Given information.
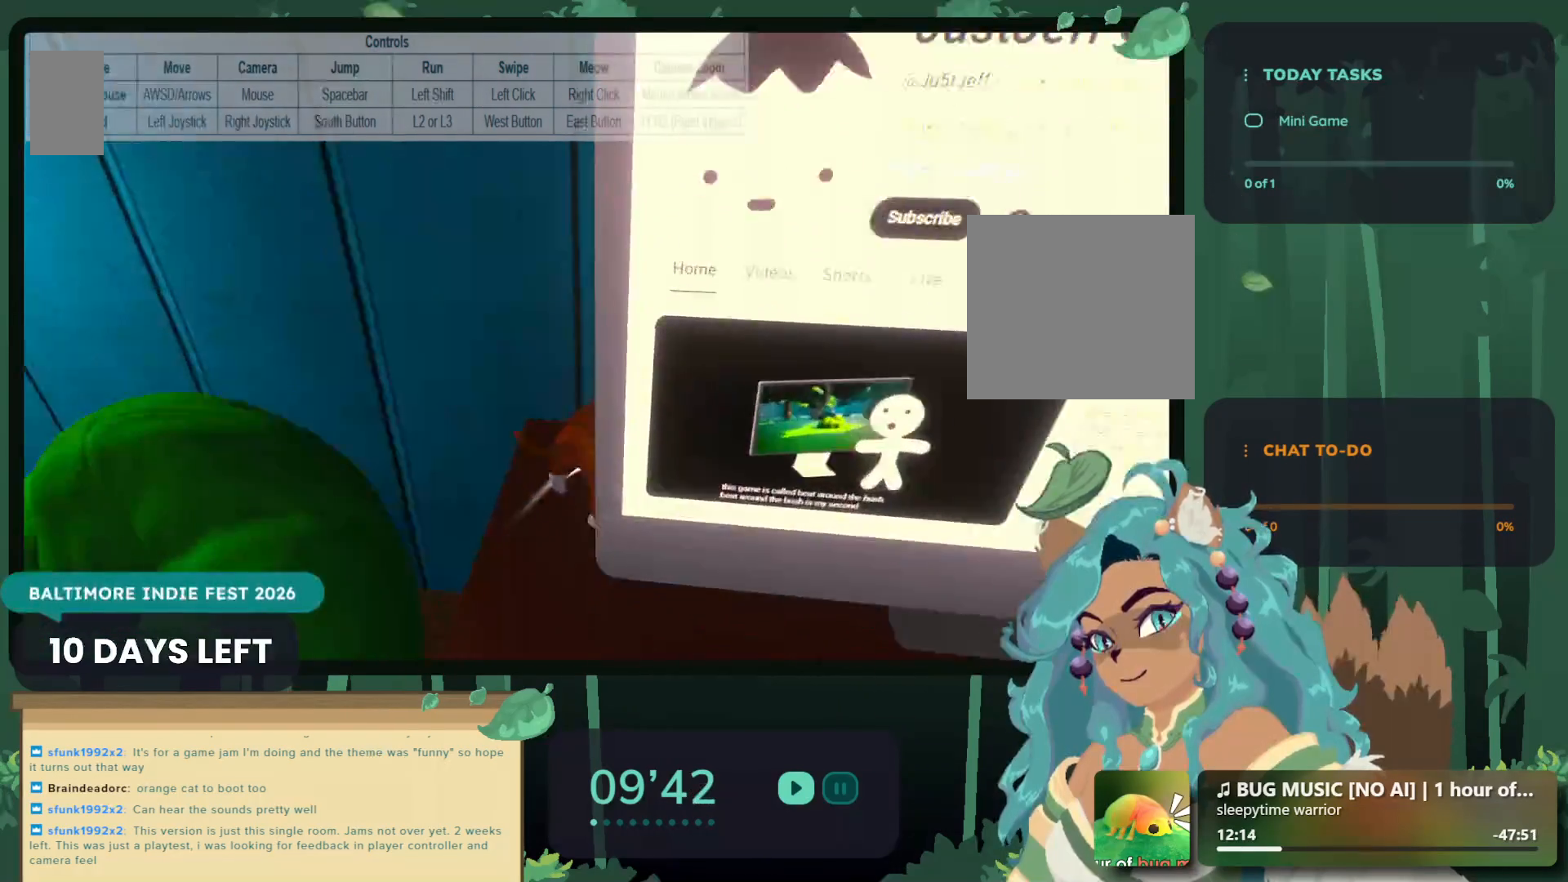
{"buttons": [], "left_stick": "down-right", "right_stick": "center", "events": [[383, "left_stick", "down-right"]]}
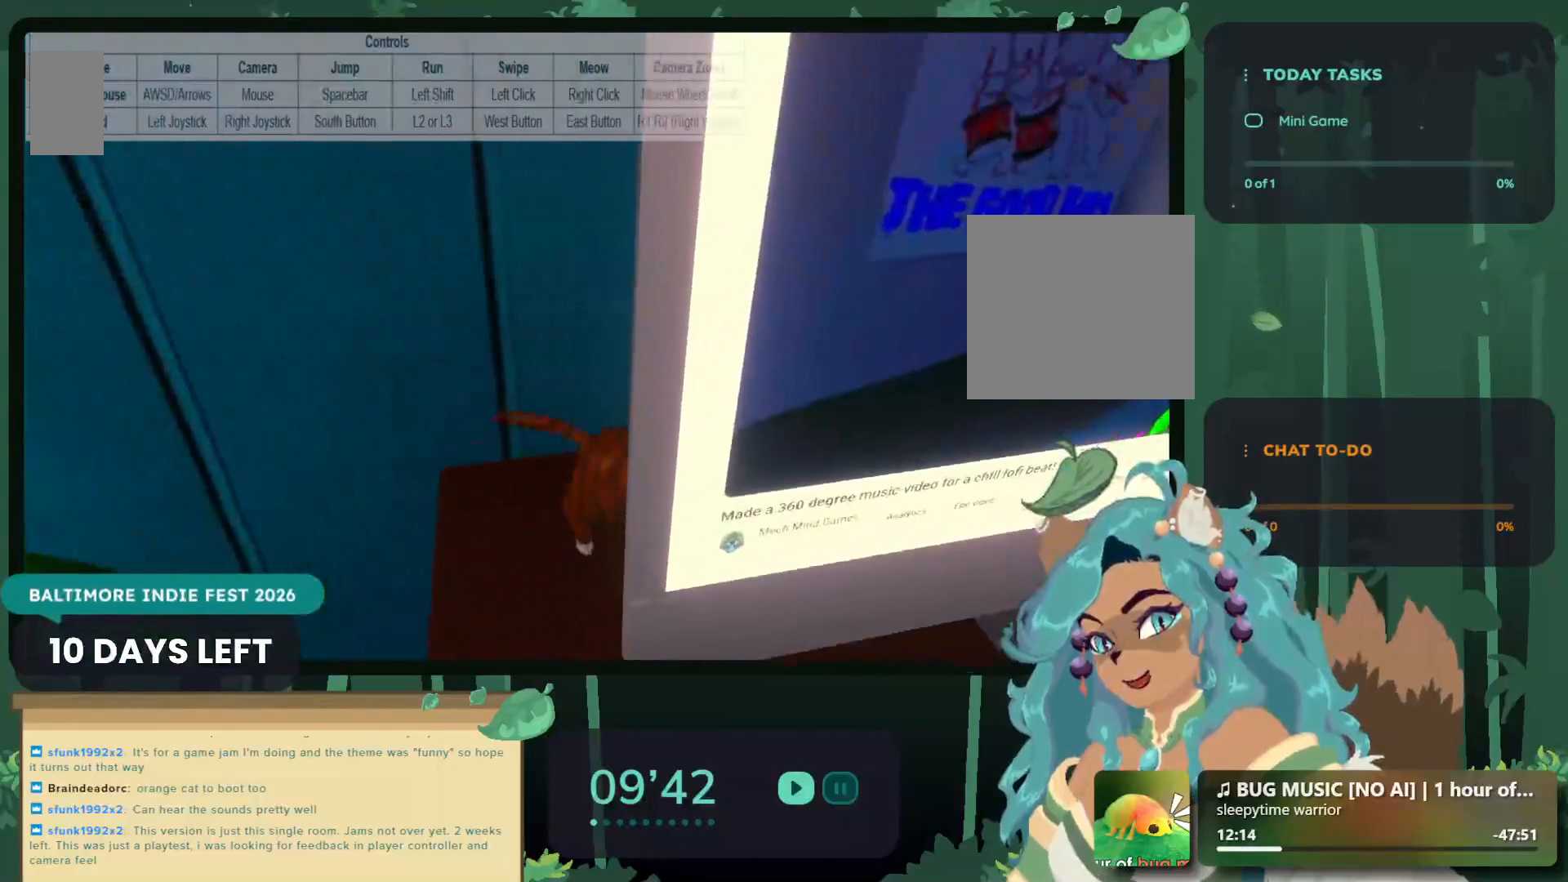
{"buttons": [], "left_stick": "center", "right_stick": "center", "events": [[83, "X", "down"], [217, "X", "up"], [317, "left_stick", "center"], [350, "X", "down"], [450, "X", "up"]]}
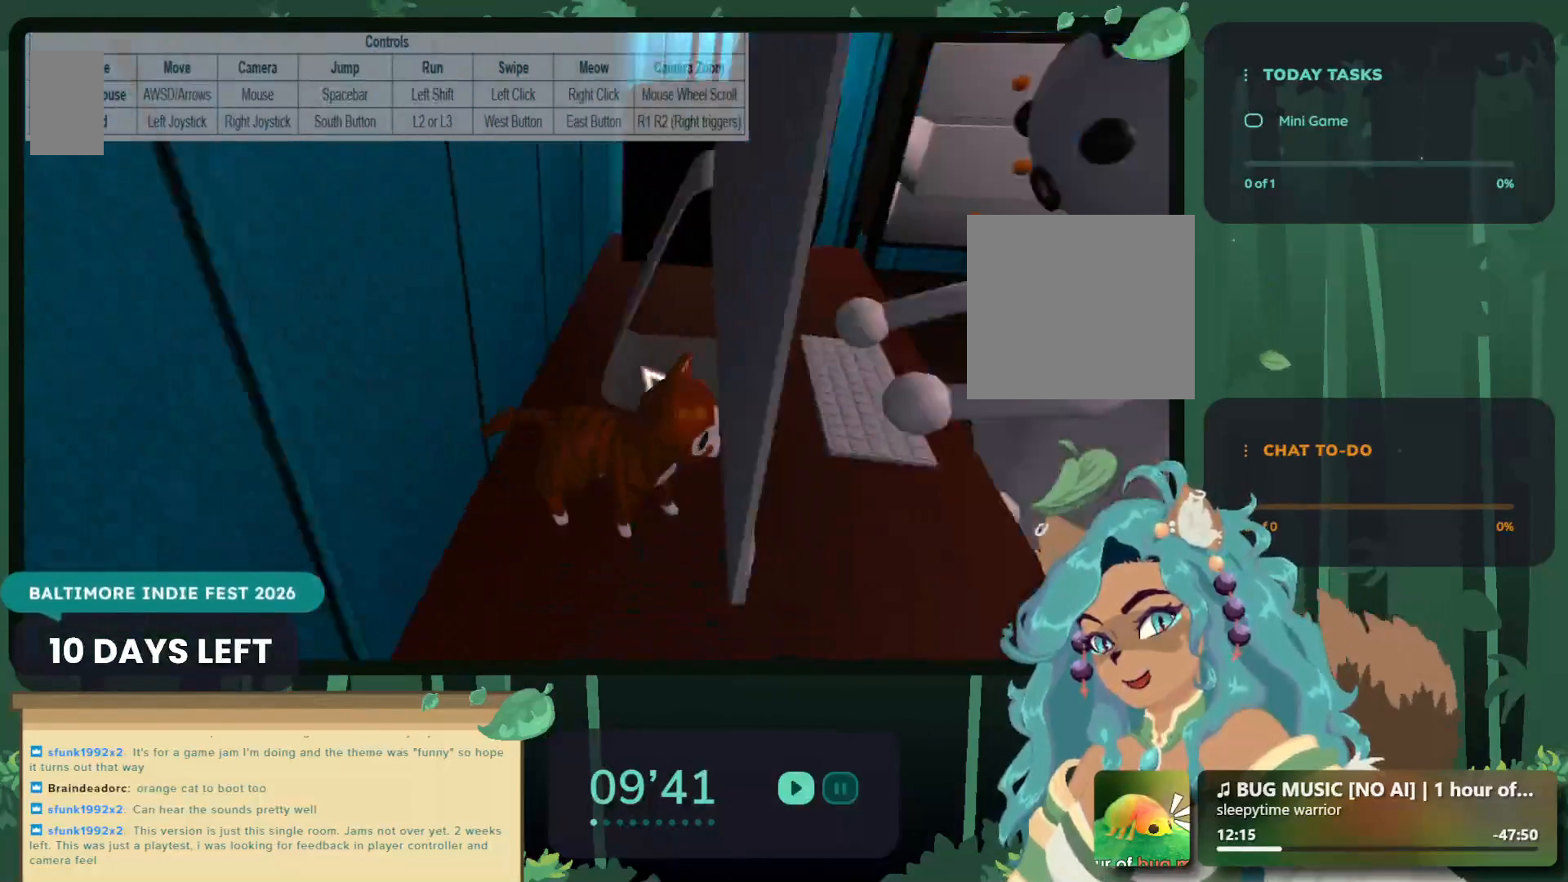
{"buttons": [], "left_stick": "up-left", "right_stick": "center", "events": [[33, "left_stick", "down-left"], [200, "left_stick", "down-right"], [300, "left_stick", "up-right"], [450, "left_stick", "up-left"]]}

What to produce. An exact copy of the whole listing is required, minus the pictures.

Reply.
{"buttons": [], "left_stick": "down-right", "right_stick": "center", "events": [[383, "left_stick", "down-right"]]}
{"buttons": [], "left_stick": "center", "right_stick": "center", "events": [[83, "X", "down"], [217, "X", "up"], [317, "left_stick", "center"], [350, "X", "down"], [450, "X", "up"]]}
{"buttons": [], "left_stick": "up-left", "right_stick": "center", "events": [[33, "left_stick", "down-left"], [200, "left_stick", "down-right"], [300, "left_stick", "up-right"], [450, "left_stick", "up-left"]]}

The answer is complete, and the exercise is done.